[[ Dataset content open ]]
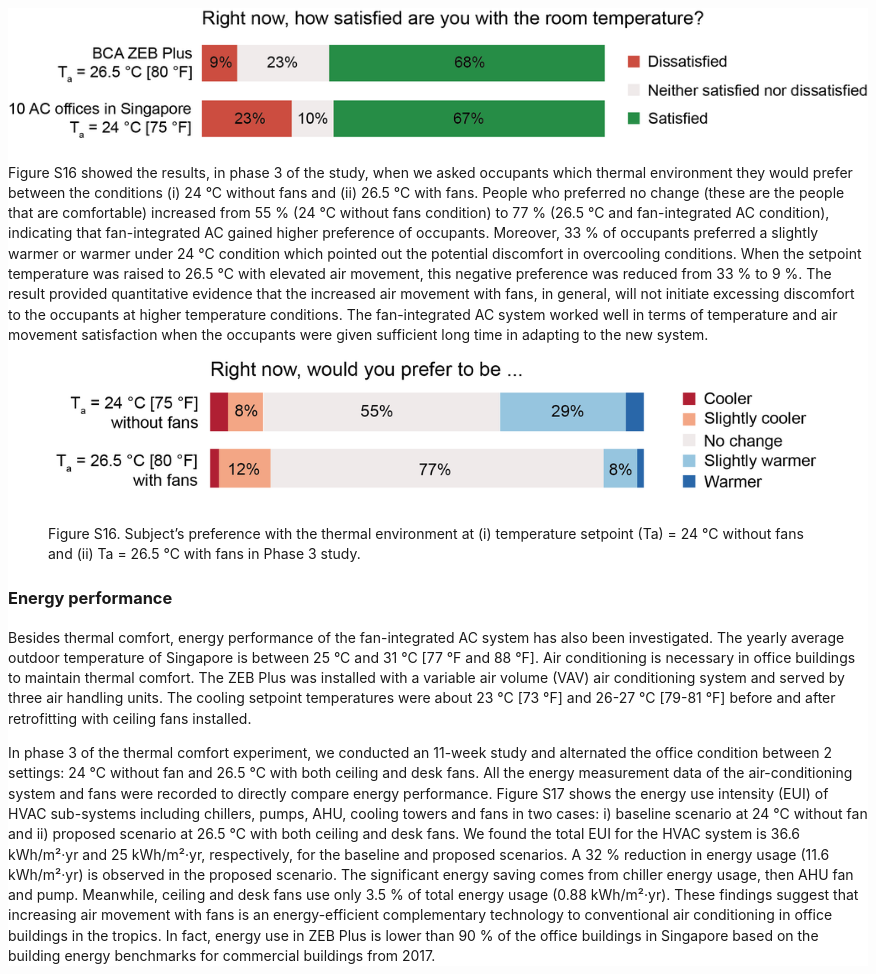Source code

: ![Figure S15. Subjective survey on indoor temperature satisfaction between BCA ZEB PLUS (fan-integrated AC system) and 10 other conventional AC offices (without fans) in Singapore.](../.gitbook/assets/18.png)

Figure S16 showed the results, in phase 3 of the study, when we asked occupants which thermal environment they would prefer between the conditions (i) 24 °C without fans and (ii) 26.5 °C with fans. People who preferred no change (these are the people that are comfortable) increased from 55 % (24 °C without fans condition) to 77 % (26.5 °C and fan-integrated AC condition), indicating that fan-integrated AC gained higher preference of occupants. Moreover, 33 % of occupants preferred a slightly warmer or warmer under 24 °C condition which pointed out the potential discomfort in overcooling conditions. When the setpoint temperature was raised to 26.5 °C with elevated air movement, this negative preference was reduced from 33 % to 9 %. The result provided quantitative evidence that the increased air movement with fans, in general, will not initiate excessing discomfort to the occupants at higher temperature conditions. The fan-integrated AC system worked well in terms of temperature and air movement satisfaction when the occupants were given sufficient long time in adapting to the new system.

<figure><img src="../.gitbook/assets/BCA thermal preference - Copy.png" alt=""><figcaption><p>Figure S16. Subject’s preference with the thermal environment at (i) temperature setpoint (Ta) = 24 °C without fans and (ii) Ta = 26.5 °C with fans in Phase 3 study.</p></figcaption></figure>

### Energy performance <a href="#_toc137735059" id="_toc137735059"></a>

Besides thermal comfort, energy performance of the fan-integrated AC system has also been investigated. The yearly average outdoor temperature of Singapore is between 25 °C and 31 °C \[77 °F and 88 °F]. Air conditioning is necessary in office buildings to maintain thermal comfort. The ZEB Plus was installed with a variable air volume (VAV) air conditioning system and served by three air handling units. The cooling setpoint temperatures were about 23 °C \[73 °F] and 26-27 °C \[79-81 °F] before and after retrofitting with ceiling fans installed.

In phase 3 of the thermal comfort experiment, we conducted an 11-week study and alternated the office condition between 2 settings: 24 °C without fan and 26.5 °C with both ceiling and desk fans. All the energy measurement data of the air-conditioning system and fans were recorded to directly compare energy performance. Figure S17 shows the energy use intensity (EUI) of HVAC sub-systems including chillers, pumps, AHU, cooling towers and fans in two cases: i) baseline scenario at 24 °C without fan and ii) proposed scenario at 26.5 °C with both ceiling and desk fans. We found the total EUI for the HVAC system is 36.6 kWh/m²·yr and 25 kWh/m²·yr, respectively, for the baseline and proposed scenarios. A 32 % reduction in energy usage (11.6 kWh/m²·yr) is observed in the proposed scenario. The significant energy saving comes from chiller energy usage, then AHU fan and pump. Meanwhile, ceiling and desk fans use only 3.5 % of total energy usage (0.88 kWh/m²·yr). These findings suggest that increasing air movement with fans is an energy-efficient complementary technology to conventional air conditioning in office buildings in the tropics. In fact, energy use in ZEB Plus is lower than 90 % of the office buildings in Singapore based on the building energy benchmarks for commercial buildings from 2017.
[[ Dataset content closed ]]
→ Exercise requirements: Begin at the line above that has "### Energy performance" and stop after the line that has "Besides thermal comfort, energy", copying each line exactly and adding nothing else.

→ Response box:
### Energy performance <a href="#_toc137735059" id="_toc137735059"></a>

Besides thermal comfort, energy performance of the fan-integrated AC system has also been investigated. The yearly average outdoor temperature of Singapore is between 25 °C and 31 °C \[77 °F and 88 °F]. Air conditioning is necessary in office buildings to maintain thermal comfort. The ZEB Plus was installed with a variable air volume (VAV) air conditioning system and served by three air handling units. The cooling setpoint temperatures were about 23 °C \[73 °F] and 26-27 °C \[79-81 °F] before and after retrofitting with ceiling fans installed.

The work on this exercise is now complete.